##### Provided information #####

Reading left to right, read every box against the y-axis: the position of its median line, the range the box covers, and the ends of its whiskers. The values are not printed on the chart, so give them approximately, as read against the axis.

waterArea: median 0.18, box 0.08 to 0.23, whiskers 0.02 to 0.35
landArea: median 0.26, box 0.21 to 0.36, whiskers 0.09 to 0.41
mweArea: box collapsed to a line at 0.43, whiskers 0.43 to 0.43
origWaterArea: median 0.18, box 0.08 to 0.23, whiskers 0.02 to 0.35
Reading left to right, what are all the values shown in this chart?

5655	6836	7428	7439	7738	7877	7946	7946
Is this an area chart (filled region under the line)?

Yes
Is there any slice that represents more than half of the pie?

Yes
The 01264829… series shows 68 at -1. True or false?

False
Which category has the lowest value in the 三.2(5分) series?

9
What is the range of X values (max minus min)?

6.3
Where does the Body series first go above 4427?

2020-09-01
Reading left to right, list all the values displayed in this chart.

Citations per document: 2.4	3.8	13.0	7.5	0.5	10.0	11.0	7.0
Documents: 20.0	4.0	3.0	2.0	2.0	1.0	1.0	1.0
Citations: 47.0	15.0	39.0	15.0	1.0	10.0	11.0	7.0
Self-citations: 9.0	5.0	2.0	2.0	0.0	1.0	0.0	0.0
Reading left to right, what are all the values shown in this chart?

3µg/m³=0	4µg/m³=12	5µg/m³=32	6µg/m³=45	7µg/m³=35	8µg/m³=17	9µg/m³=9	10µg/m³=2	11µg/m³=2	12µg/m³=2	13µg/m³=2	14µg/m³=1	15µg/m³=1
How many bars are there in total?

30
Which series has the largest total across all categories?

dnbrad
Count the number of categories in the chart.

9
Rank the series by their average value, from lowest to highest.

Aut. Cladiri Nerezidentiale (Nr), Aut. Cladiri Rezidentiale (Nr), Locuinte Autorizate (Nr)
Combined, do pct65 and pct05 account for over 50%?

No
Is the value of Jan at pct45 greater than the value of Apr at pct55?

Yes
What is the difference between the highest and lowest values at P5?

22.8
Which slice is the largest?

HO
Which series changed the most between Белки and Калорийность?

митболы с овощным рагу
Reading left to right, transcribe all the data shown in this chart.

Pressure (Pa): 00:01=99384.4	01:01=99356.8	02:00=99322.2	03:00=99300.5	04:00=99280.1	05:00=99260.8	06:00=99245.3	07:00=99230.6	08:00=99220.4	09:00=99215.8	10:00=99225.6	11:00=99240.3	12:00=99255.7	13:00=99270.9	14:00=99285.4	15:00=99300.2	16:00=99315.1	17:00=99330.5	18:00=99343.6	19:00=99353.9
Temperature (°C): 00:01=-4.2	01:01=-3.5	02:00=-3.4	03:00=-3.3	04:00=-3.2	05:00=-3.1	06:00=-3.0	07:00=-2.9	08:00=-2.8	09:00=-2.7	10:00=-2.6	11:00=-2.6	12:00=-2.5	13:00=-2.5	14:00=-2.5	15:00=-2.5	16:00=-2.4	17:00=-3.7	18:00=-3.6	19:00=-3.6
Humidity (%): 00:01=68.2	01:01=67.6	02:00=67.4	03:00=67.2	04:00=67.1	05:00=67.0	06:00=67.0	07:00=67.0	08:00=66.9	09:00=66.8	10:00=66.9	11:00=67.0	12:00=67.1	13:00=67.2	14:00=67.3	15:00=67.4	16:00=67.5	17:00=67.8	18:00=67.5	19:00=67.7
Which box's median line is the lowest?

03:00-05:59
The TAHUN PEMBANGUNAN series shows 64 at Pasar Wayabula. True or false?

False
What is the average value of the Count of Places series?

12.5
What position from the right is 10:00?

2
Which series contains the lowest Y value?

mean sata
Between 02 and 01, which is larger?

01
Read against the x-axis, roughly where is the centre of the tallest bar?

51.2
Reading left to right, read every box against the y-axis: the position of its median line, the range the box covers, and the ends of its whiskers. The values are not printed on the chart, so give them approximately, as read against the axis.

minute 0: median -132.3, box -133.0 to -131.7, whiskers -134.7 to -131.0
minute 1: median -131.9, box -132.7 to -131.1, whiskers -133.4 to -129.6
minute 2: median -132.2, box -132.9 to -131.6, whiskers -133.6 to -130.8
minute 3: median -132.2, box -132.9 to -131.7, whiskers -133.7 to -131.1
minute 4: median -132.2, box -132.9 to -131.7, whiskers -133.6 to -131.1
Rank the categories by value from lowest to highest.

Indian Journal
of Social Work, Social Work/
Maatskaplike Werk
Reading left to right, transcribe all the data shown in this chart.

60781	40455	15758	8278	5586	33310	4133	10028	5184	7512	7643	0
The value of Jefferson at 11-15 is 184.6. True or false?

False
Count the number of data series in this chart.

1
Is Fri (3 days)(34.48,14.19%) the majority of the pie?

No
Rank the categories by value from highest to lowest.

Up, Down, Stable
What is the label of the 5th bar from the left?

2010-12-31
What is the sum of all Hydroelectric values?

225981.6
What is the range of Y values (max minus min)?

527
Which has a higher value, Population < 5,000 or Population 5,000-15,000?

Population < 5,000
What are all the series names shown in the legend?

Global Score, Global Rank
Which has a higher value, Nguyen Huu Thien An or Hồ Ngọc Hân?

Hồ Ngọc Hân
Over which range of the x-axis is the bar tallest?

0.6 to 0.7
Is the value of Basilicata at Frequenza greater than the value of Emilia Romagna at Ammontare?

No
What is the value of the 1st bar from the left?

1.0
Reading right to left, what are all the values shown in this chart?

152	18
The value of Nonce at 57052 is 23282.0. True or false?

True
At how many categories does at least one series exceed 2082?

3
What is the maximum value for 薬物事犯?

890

#####

Exercise description:
Change "chart" to "graph" throughout the part of the listing that opens with the line containing "Indian Journal" and closes with the line containing "What is the sum of all Hydroelectric values?". Give only those lines again, with everything else unchanged.

Completed task:
Indian Journal
of Social Work, Social Work/
Maatskaplike Werk
Reading left to right, transcribe all the data shown in this graph.

60781	40455	15758	8278	5586	33310	4133	10028	5184	7512	7643	0
The value of Jefferson at 11-15 is 184.6. True or false?

False
Count the number of data series in this graph.

1
Is Fri (3 days)(34.48,14.19%) the majority of the pie?

No
Rank the categories by value from highest to lowest.

Up, Down, Stable
What is the label of the 5th bar from the left?

2010-12-31
What is the sum of all Hydroelectric values?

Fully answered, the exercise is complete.